Christian Fazzini
Christian Fazzini

Reputation: 19723

Force a link to download an MP3 rather than play it?

Ive got an anchor link

<a href="http://bucket_name.amazonaws.com/uploads/users/4/songs/7/test.mp3">Download</a> 

How do I make it so when a user clicks on it, it actually opens a popup asking the user to save the file instead of trying to play the file on the browser?

EDIT:

I was reading this article.

  def download
    data = open(Song.first.attachment)
    send_data data.read, :type => data.content_type, :x_sendfile=>true
  end

The article suggest using x_sendfile, since send_file takes up an http process with the potential risk of hanging the app until the download is completed.

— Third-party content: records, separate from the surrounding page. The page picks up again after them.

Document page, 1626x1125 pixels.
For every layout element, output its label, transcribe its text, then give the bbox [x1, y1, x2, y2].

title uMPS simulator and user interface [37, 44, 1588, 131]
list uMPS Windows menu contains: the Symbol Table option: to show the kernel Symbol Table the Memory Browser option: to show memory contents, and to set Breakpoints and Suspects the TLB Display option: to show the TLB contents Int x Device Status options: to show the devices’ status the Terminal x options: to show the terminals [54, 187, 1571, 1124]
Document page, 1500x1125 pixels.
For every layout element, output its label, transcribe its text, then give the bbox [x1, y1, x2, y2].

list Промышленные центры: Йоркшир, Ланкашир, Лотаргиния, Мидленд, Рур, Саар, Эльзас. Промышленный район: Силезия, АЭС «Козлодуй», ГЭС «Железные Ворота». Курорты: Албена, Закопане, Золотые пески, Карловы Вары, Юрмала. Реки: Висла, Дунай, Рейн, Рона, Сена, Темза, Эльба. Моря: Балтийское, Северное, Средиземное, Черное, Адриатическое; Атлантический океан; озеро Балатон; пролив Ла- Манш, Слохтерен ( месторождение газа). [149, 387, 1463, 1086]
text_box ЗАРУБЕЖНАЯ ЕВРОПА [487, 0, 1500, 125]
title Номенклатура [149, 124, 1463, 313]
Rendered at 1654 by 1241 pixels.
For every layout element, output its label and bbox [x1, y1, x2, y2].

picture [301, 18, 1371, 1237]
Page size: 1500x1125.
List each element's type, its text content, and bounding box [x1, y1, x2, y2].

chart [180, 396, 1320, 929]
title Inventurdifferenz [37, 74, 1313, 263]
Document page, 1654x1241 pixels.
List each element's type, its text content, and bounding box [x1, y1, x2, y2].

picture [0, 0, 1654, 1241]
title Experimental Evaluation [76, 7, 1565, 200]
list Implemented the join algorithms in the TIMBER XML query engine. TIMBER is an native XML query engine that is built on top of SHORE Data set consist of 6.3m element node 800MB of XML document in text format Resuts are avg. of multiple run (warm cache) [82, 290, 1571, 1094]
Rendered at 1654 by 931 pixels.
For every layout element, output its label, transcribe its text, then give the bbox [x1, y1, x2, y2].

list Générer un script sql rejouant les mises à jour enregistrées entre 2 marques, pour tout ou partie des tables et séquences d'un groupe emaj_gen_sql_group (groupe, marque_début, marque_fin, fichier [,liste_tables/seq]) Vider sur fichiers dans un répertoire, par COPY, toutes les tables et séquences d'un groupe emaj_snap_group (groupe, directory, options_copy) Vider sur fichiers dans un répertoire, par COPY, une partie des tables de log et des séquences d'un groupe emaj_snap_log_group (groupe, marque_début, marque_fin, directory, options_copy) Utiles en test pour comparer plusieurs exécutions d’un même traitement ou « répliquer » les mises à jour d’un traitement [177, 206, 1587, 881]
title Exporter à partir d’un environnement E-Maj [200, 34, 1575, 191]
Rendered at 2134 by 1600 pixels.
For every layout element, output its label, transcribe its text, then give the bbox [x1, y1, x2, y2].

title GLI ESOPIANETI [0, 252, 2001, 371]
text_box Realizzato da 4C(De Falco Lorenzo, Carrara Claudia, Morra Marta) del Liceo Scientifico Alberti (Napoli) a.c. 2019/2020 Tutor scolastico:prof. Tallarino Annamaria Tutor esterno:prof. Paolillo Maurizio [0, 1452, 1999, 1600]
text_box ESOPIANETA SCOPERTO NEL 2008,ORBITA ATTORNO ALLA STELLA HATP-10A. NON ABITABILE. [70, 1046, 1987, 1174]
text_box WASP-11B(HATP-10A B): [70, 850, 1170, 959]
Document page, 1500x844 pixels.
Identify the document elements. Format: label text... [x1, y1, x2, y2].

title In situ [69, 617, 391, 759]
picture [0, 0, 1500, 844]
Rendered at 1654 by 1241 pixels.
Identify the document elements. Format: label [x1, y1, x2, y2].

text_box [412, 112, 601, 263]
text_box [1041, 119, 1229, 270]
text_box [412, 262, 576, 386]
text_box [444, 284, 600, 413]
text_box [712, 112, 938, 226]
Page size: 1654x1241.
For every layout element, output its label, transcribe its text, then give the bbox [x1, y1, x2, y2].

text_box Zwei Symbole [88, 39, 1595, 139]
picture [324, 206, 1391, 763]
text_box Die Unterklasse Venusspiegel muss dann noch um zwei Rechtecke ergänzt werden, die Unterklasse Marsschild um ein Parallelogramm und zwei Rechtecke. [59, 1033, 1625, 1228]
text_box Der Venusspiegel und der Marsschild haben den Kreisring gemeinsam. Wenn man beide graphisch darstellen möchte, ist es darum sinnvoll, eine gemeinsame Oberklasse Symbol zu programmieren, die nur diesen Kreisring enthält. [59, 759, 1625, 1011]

Second, I am using send_data instead of send_file, which seems to work if the file is remote (i.e. hosted on Amazon S3). As suggested by this article.

The article, I mentioned was posted on 2009. Is x_sendfile=>true still necessary? Will it hang the app if it isn't included?

Should I really be using send_data or send_file?

Upvotes: 9

Views: 7986

Answers (3)

Joshua Pinter
Joshua Pinter

Reputation: 47481

Skip The Controller Action

You don't even need the download controller action, you can just generate a download-friendly link like so:

In your attachment.rb

def download_url
  S3 = AWS::S3.new.buckets[ 'bucket_name' ] # This can be done elsewhere as well,
                                            # e.g config/environments/development.rb

  url_options = { 
    expires_in:                   60.minutes, 
    use_ssl:                      true, 
    response_content_disposition: "attachment; filename=\"#{file_name}\""
  }

  S3.objects[ self.path ].url_for( :read, url_options ).to_s
end

In your views

<%= link_to 'Download Avicii by Avicii', attachment.download_url %>

If you still wanted to keep your download action for some reason then just use this:

In your attachments_controller.rb

def download
  redirect_to @attachment.download_url
end

Thanks to guilleva for his guidance.

Upvotes: 2

fl00r
fl00r

Reputation: 83680

You can manage your file downloading with separate controller, if you don't want to eal with HTTP server configurations.

So you can send_file with disposition option as attachment.

Upvotes: 8

BossJeroen
BossJeroen

Reputation: 51

Depends on how you / where you serve the file itself. I do not have experience with ruby but if you can alter the headers(most platforms offer this option) of the http response you can force a download. This requires:

Content-Type: application/force-download

I guess it will use "Content-type: application/octet-stream" by default which will cause the browser to play it.

But this will only work if you have control over the server/location that holds the actual file since you need to change the response when the file is sent to the browser.